Coachability and talent equals success:
Listening to the coaches and his athletic ability combines into a great player. And then when a guy's like that, when he listens to you, when he does what multiple coaches tell him to do, he's just a guy that you trust. Because he's got so much pride in his job. So you say, "That guy. I trust him to go out there on the field and field that ball."
Longhorn fans only have to reflect on the struggles fielding the football on punts in 2010 to know just how much trust a coach has to have in a player to put them out on punt returns. Dustin Harris for A&M provided a perfect example of the potential for things to go wrong when he booted a short hop for inexplicable reasons, leading to another of the game-changing plays.

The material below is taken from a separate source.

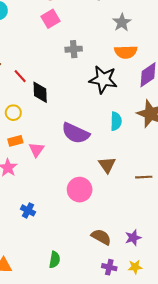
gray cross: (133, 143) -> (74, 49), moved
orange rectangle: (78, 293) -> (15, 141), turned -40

But Diggs has already taken those crucial reps. In his mind. In practice. Running around with the football as a little kid.
"He talks it. He eats it. He sleeps it." -- More Applewhite.
Strong words from a coach who has known Diggs for most of the young man's life as Jammer's roommate at Texas. Major Applewhite saw the early seeds planted for Diggs to become a great player:
Quandre has always, from the moment I first met him - I guess he was six-seven years old - so from the time I met him in first or second grade he's always had a football in his hand. Always had the latest stats. The latest Sportscenter highlights. He's always been a gym rat. And he's continued to be that way as he's grown up. He's got an infectious attitude. A lot of energy and enthusiasm. He's a guy that's a straight baller. He just loves football and loves to play sports. It doesn't matter what it is. At seven years old he was trying to play me on [at video games]. He's always been about sports. Trying to get [older brother and former Longhorn] Quentin [Jammer] and I out of the apartment. Throw the ball around with him. He's always been obsessed with it. And I think those are the types of guys that are ultimately the best at the sport.
Quandre Diggs has prepared for nearly his entire life to play defensive back at Texas like his big brother.
The fact that Texas nearly didn't give him the opportunity to do so nearly boggles the mind. Despite the relationships, despite the pedigree, despite the big-time offers from other major programs, Diggs was the only kid invited to the second Junior Day who didn't receive an offer. The only one.
Diggs has to be a prideful kid because he takes pride in his preparation and dedication to being great. It says an incredibly amount about his loyalty to the program that he never wavered in his desire to be a Longhorn despite what he could have taken as absolute disrespect from a coaching staff that had seen first-hand all those budding attributes of the future star that Diggs has become in less than a year on campus.
But whatever, back to the positives and the all-overwhelming positive that Diggs is causing his damage to opponents while wearing a Longhorn on his helmet.
Duane Akina traced his development throughout the season:
He just started off as a back up corner. He showed he could do that. He trots out as punt returner and shows he can do that. We put him as kick returner and we get the same result. You just keep adding more and more and he seems to be handling it all. All of this on top of him being a very productive defensive player in a very explosive offensive conference.
As for Diggs reprising his high school role at quarterback, both Applewhite and Akina acknowledged that there have been discussions about putting Diggs on the offensive side of the ball, too. Specifically as the Wildcat quarterback.
It might be difficult to put much more on a true freshman, but, hey, Diggs has handled everything else with aplomb, hasn't he?
You can bet that Diggs has prepared for that, too.